Какой остротой социально-исторического зрения обладал Розанов! «Есть не своевременные слова. К ним относятся Новиков и Радищев. Они говорили правду и высокую человеческую правду. Однако, если бы эта “правда” расползлась в десятках и сотнях тысяч листков, брошюр, книжек, журналов по лицу русской земли, – доползла бы до Пензы, до Тамбова, Тулы, обняла бы Москву и Петербург, то пензенцы и туляки, смоляне и псковичи не имели бы духа отразить Наполеона».
Как близко мне отношение Розанова к Льву Толстому:
Вся судьба толстовца Толстого в этих словах: «Чего хотел, тем и захлебнулся». Когда наша простая Русь полюбила его простою и светлою любовью за «Войну и мир», – он сказал: «Мало. Хочу быть Буддой и Шопенгауэром». Но вместо «Будды и Шопенгауэра» получилось только 42 карточки, где он снят в 3/4, 1/2, en face, в профиль и кажется «с ног», – сидя, стоя, лежа, в рубахе, кафтане и еще в чем-то, за плугом и верхом, в шапочке, шляпе и «просто так»…
Какой широкий и верный литературный и музыкально-поэтический вкус был у Розанова!
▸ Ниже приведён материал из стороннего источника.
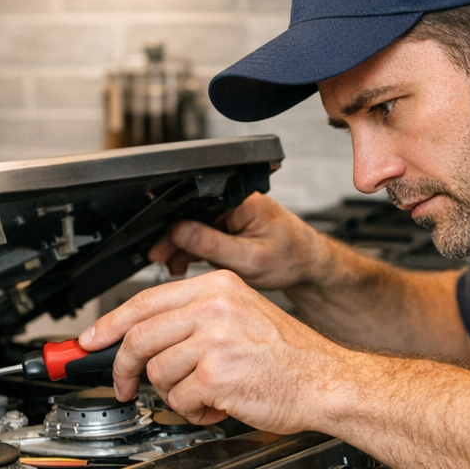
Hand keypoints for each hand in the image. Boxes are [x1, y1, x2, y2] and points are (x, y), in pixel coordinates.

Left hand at [78, 269, 353, 430]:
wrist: (326, 382)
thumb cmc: (289, 358)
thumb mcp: (242, 316)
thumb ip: (194, 319)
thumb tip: (138, 337)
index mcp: (218, 287)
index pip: (145, 301)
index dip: (108, 325)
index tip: (90, 341)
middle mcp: (214, 307)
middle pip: (139, 337)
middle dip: (124, 369)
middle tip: (126, 387)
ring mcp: (215, 340)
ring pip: (157, 372)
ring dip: (174, 393)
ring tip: (204, 394)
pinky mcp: (216, 375)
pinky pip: (178, 399)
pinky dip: (193, 411)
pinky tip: (217, 405)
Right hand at [148, 193, 331, 288]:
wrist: (309, 267)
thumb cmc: (292, 259)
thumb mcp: (250, 257)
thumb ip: (213, 245)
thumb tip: (180, 232)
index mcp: (240, 201)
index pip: (194, 209)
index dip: (172, 230)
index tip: (160, 249)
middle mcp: (234, 204)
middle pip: (190, 217)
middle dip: (173, 241)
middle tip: (160, 260)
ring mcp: (232, 216)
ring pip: (194, 228)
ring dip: (181, 248)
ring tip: (174, 267)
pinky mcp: (231, 229)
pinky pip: (204, 236)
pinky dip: (193, 251)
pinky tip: (188, 265)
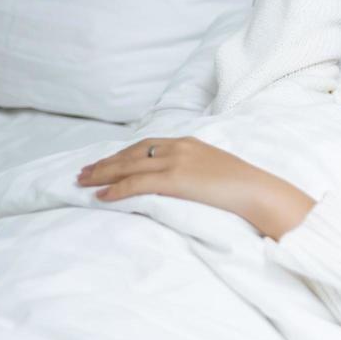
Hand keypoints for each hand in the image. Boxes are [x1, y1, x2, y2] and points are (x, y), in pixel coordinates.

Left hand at [76, 137, 314, 239]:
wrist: (258, 191)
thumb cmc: (244, 186)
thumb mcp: (217, 169)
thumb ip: (196, 169)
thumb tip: (183, 182)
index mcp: (189, 142)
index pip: (146, 144)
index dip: (122, 154)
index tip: (106, 162)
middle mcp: (178, 147)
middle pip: (131, 152)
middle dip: (105, 163)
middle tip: (83, 172)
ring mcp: (176, 161)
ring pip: (128, 165)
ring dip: (102, 174)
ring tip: (82, 182)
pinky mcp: (175, 179)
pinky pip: (136, 183)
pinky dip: (115, 189)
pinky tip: (101, 196)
Таких, как эти две строки Некрасова:
Еду ли ночью по улице темной —Друг одинокий!.. —нет еще во всей русской литературе. Толстой, сказавший о нем, что «он нисколько не был поэт»… не обнаружил беспристрастия и простого мирового судьи. Стихи, как
Дом не тележка у дядюшки Якова —народнее, чем все, что написал Толстой.
………………………………………………………………………………………
Его «Власу» никакой безумец не откажет в поэзии» Его «Огородник», «Ямщик», «Забытая деревня» прелестны, удивительны и были новы по тону в русской литературе. Вообще Некрасов создал новый тон стиха, новый тон чувства, новый тон и звук говора.
Сочувствие в общем вызывало во мне и отношение Розанова к Щедрину, из произведений которого я очень люблю только «Губернские очерки», «Пошехонскую старину», «Господа Головлевы» (вещь почти «достоевскую») и пьесу «Смерть Пазухина».